Task to carry out ▸
Leave every entry as it is and write the data out in full.

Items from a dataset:
--------
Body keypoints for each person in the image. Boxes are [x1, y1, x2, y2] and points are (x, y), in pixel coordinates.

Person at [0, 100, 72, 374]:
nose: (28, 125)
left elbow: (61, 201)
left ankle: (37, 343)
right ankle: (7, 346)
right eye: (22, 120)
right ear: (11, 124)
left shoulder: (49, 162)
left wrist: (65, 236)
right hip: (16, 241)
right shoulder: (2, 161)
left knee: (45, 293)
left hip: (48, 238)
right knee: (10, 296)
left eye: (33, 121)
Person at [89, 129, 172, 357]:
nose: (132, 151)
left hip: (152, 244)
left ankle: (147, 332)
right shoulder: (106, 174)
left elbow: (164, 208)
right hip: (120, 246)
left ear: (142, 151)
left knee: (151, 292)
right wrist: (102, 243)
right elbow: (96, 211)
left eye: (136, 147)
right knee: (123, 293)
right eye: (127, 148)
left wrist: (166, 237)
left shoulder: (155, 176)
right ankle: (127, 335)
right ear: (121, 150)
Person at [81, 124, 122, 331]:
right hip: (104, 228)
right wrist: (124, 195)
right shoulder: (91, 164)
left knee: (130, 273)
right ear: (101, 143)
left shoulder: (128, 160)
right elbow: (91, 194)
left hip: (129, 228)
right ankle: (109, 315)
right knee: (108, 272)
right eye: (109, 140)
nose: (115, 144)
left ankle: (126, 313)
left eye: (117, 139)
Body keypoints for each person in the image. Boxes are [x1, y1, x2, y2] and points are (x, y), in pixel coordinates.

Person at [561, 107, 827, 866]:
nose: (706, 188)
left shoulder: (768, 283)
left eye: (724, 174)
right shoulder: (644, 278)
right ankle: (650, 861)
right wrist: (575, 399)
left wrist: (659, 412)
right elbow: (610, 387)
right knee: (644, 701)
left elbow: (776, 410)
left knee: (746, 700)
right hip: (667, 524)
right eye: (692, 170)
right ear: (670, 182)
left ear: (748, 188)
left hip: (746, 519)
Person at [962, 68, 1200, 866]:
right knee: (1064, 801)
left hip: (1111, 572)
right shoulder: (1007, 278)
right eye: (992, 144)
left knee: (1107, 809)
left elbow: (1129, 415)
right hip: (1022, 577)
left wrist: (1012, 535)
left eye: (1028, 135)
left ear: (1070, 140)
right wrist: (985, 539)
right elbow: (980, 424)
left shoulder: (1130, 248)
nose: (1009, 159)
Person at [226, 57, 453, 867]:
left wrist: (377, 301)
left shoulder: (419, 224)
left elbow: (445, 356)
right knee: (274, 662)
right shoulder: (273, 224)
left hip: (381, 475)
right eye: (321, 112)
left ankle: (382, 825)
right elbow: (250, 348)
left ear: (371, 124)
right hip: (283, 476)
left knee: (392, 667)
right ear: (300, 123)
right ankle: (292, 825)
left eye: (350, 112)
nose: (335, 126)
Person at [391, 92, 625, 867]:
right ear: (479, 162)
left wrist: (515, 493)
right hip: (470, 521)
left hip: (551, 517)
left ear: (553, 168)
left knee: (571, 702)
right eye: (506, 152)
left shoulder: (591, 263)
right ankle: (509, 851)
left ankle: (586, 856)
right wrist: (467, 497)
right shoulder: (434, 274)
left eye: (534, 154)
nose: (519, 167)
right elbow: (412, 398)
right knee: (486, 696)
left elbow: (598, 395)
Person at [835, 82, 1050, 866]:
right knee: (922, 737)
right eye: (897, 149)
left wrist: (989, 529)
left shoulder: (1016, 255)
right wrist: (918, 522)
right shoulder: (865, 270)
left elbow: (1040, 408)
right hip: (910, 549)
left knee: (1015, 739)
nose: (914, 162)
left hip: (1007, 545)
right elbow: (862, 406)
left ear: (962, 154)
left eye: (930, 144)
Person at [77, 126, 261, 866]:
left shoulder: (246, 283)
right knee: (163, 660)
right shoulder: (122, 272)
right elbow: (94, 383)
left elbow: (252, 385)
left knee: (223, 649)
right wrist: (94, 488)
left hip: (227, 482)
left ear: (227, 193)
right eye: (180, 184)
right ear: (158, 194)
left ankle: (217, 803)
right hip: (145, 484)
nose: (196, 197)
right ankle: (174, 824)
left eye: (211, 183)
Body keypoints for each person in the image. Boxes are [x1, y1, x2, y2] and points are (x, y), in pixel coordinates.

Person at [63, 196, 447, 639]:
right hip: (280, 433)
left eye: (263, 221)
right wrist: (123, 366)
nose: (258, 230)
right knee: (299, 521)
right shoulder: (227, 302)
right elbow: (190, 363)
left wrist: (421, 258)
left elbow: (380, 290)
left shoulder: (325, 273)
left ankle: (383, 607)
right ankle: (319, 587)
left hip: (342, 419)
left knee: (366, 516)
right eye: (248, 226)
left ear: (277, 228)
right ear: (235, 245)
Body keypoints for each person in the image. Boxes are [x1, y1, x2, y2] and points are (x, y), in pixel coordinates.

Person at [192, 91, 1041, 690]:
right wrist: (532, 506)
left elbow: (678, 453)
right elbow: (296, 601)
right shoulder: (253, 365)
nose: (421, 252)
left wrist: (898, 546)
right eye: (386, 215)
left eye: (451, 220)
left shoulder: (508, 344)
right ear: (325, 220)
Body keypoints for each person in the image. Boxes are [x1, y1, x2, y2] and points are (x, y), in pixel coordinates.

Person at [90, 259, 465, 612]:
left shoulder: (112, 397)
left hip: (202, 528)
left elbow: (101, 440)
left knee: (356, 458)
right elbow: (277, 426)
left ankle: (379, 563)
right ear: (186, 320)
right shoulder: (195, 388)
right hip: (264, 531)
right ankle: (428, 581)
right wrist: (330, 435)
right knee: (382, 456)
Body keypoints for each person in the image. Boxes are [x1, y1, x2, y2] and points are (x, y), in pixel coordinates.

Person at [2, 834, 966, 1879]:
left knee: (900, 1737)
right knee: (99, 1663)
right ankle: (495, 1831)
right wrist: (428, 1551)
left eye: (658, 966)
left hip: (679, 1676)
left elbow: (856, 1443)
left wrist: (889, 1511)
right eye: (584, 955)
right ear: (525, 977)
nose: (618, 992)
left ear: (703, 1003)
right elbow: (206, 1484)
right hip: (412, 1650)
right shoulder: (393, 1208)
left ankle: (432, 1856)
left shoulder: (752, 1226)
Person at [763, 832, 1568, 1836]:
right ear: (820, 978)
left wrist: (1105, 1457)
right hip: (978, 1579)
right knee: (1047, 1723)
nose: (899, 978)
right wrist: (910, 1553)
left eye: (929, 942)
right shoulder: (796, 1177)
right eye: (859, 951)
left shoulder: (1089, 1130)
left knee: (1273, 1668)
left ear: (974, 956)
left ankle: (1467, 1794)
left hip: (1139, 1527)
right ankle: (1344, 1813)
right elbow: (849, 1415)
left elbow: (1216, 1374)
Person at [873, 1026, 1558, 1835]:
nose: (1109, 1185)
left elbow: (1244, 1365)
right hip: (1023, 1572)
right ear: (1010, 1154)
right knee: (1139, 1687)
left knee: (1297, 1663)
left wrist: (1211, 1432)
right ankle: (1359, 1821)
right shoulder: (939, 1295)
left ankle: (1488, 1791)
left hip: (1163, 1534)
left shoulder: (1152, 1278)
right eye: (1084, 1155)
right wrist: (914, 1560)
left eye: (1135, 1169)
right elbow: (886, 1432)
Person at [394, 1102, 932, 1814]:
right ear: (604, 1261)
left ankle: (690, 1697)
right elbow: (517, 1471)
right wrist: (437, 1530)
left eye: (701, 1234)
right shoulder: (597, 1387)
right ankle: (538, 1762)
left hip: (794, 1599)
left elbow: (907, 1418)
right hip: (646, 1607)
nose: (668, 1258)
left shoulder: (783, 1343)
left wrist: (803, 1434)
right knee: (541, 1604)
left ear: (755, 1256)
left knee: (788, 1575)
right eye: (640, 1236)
--------
Task response ▸
Body keypoints for each person in the image. Boxes are [x1, y1, x2, y2] and points are (x, y), in pixel coordinates.

Person at [0, 100, 72, 374]:
nose: (28, 125)
left elbow: (61, 201)
left ankle: (37, 343)
right ankle: (7, 346)
right eye: (22, 120)
right ear: (11, 124)
left shoulder: (49, 162)
left wrist: (65, 236)
right hip: (16, 241)
right shoulder: (2, 161)
left knee: (45, 293)
left hip: (48, 238)
right knee: (10, 296)
left eye: (33, 121)
Person at [89, 129, 172, 357]:
nose: (132, 151)
left hip: (152, 244)
left ankle: (147, 332)
right shoulder: (106, 174)
left elbow: (164, 208)
right hip: (120, 246)
left ear: (142, 151)
left knee: (151, 292)
right wrist: (102, 243)
right elbow: (96, 211)
left eye: (136, 147)
right knee: (123, 293)
right eye: (127, 148)
left wrist: (166, 237)
left shoulder: (155, 176)
right ankle: (127, 335)
right ear: (121, 150)
Person at [81, 124, 122, 331]:
right hip: (104, 228)
right wrist: (124, 195)
right shoulder: (91, 164)
left knee: (130, 273)
right ear: (101, 143)
left shoulder: (128, 160)
right elbow: (91, 194)
left hip: (129, 228)
right ankle: (109, 315)
right knee: (108, 272)
right eye: (109, 140)
nose: (115, 144)
left ankle: (126, 313)
left eye: (117, 139)
Body keypoints for each person in the image. Boxes are [x1, y1, x2, y2] and points are (x, y), in pixel coordinates.

Person at [561, 107, 827, 866]:
nose: (706, 188)
left shoulder: (768, 283)
left eye: (724, 174)
right shoulder: (644, 278)
right ankle: (650, 861)
right wrist: (575, 399)
left wrist: (659, 412)
right elbow: (610, 387)
right knee: (644, 701)
left elbow: (776, 410)
left knee: (746, 700)
right hip: (667, 524)
right eye: (692, 170)
right ear: (670, 182)
left ear: (748, 188)
left hip: (746, 519)
Person at [962, 68, 1200, 866]:
right knee: (1064, 801)
left hip: (1111, 572)
right shoulder: (1007, 278)
right eye: (992, 144)
left knee: (1107, 809)
left elbow: (1129, 415)
right hip: (1022, 577)
left wrist: (1012, 535)
left eye: (1028, 135)
left ear: (1070, 140)
right wrist: (985, 539)
right elbow: (980, 424)
left shoulder: (1130, 248)
nose: (1009, 159)
Person at [226, 57, 453, 867]:
left wrist: (377, 301)
left shoulder: (419, 224)
left elbow: (445, 356)
right knee: (274, 662)
right shoulder: (273, 224)
left hip: (381, 475)
right eye: (321, 112)
left ankle: (382, 825)
right elbow: (250, 348)
left ear: (371, 124)
right hip: (283, 476)
left knee: (392, 667)
right ear: (300, 123)
right ankle: (292, 825)
left eye: (350, 112)
nose: (335, 126)
Person at [391, 92, 625, 867]:
right ear: (479, 162)
left wrist: (515, 493)
right hip: (470, 521)
left hip: (551, 517)
left ear: (553, 168)
left knee: (571, 702)
right eye: (506, 152)
left shoulder: (591, 263)
right ankle: (509, 851)
left ankle: (586, 856)
right wrist: (467, 497)
right shoulder: (434, 274)
left eye: (534, 154)
nose: (519, 167)
right elbow: (412, 398)
right knee: (486, 696)
left elbow: (598, 395)
Person at [835, 82, 1050, 866]:
right knee: (922, 737)
right eye: (897, 149)
left wrist: (989, 529)
left shoulder: (1016, 255)
right wrist: (918, 522)
right shoulder: (865, 270)
left elbow: (1040, 408)
right hip: (910, 549)
left knee: (1015, 739)
nose: (914, 162)
left hip: (1007, 545)
right elbow: (862, 406)
left ear: (962, 154)
left eye: (930, 144)
Person at [77, 126, 261, 866]:
left shoulder: (246, 283)
right knee: (163, 660)
right shoulder: (122, 272)
right elbow: (94, 383)
left elbow: (252, 385)
left knee: (223, 649)
right wrist: (94, 488)
left hip: (227, 482)
left ear: (227, 193)
right eye: (180, 184)
right ear: (158, 194)
left ankle: (217, 803)
right hip: (145, 484)
nose: (196, 197)
right ankle: (174, 824)
left eye: (211, 183)
Body keypoints for each person in the image. Boxes are [x1, y1, x2, y2] and points are (x, y), in pixel coordinates.

Person at [63, 196, 447, 639]:
right hip: (280, 433)
left eye: (263, 221)
right wrist: (123, 366)
nose: (258, 230)
right knee: (299, 521)
right shoulder: (227, 302)
right elbow: (190, 363)
left wrist: (421, 258)
left elbow: (380, 290)
left shoulder: (325, 273)
left ankle: (383, 607)
right ankle: (319, 587)
left hip: (342, 419)
left knee: (366, 516)
right eye: (248, 226)
left ear: (277, 228)
right ear: (235, 245)
Body keypoints for each person in the image. Boxes are [x1, y1, x2, y2] and points are (x, y), in pixel coordinates.

Person at [192, 91, 1041, 690]:
right wrist: (532, 506)
left elbow: (678, 453)
right elbow: (296, 601)
right shoulder: (253, 365)
nose: (421, 252)
left wrist: (898, 546)
right eye: (386, 215)
left eye: (451, 220)
left shoulder: (508, 344)
right ear: (325, 220)
Body keypoints for each person in the image. Boxes are [x1, y1, x2, y2] and points are (x, y), in pixel coordinates.

Person at [90, 259, 465, 612]:
left shoulder: (112, 397)
left hip: (202, 528)
left elbow: (101, 440)
left knee: (356, 458)
right elbow: (277, 426)
left ankle: (379, 563)
right ear: (186, 320)
right shoulder: (195, 388)
right hip: (264, 531)
right ankle: (428, 581)
right wrist: (330, 435)
right knee: (382, 456)
Body keypoints for each person in the image. Boxes are [x1, y1, x2, y2] and points are (x, y), in pixel coordinates.

Person at [2, 834, 966, 1879]:
left knee: (900, 1737)
right knee: (99, 1663)
right ankle: (495, 1831)
right wrist: (428, 1551)
left eye: (658, 966)
left hip: (679, 1676)
left elbow: (856, 1443)
left wrist: (889, 1511)
right eye: (584, 955)
right ear: (525, 977)
nose: (618, 992)
left ear: (703, 1003)
right elbow: (206, 1484)
right hip: (412, 1650)
right shoulder: (393, 1208)
left ankle: (432, 1856)
left shoulder: (752, 1226)
Person at [763, 832, 1568, 1836]:
right ear: (820, 978)
left wrist: (1105, 1457)
right hip: (978, 1579)
right knee: (1047, 1723)
nose: (899, 978)
right wrist: (910, 1553)
left eye: (929, 942)
right shoulder: (796, 1177)
right eye: (859, 951)
left shoulder: (1089, 1130)
left knee: (1273, 1668)
left ear: (974, 956)
left ankle: (1467, 1794)
left hip: (1139, 1527)
right ankle: (1344, 1813)
right elbow: (849, 1415)
left elbow: (1216, 1374)
Person at [873, 1026, 1558, 1835]:
nose: (1109, 1185)
left elbow: (1244, 1365)
right hip: (1023, 1572)
right ear: (1010, 1154)
right knee: (1139, 1687)
left knee: (1297, 1663)
left wrist: (1211, 1432)
right ankle: (1359, 1821)
right shoulder: (939, 1295)
left ankle: (1488, 1791)
left hip: (1163, 1534)
left shoulder: (1152, 1278)
right eye: (1084, 1155)
right wrist: (914, 1560)
left eye: (1135, 1169)
right elbow: (886, 1432)
Person at [394, 1102, 932, 1814]:
right ear: (604, 1261)
left ankle: (690, 1697)
right elbow: (517, 1471)
right wrist: (437, 1530)
left eye: (701, 1234)
right shoulder: (597, 1387)
right ankle: (538, 1762)
left hip: (794, 1599)
left elbow: (907, 1418)
right hip: (646, 1607)
nose: (668, 1258)
left shoulder: (783, 1343)
left wrist: (803, 1434)
right knee: (541, 1604)
left ear: (755, 1256)
left knee: (788, 1575)
right eye: (640, 1236)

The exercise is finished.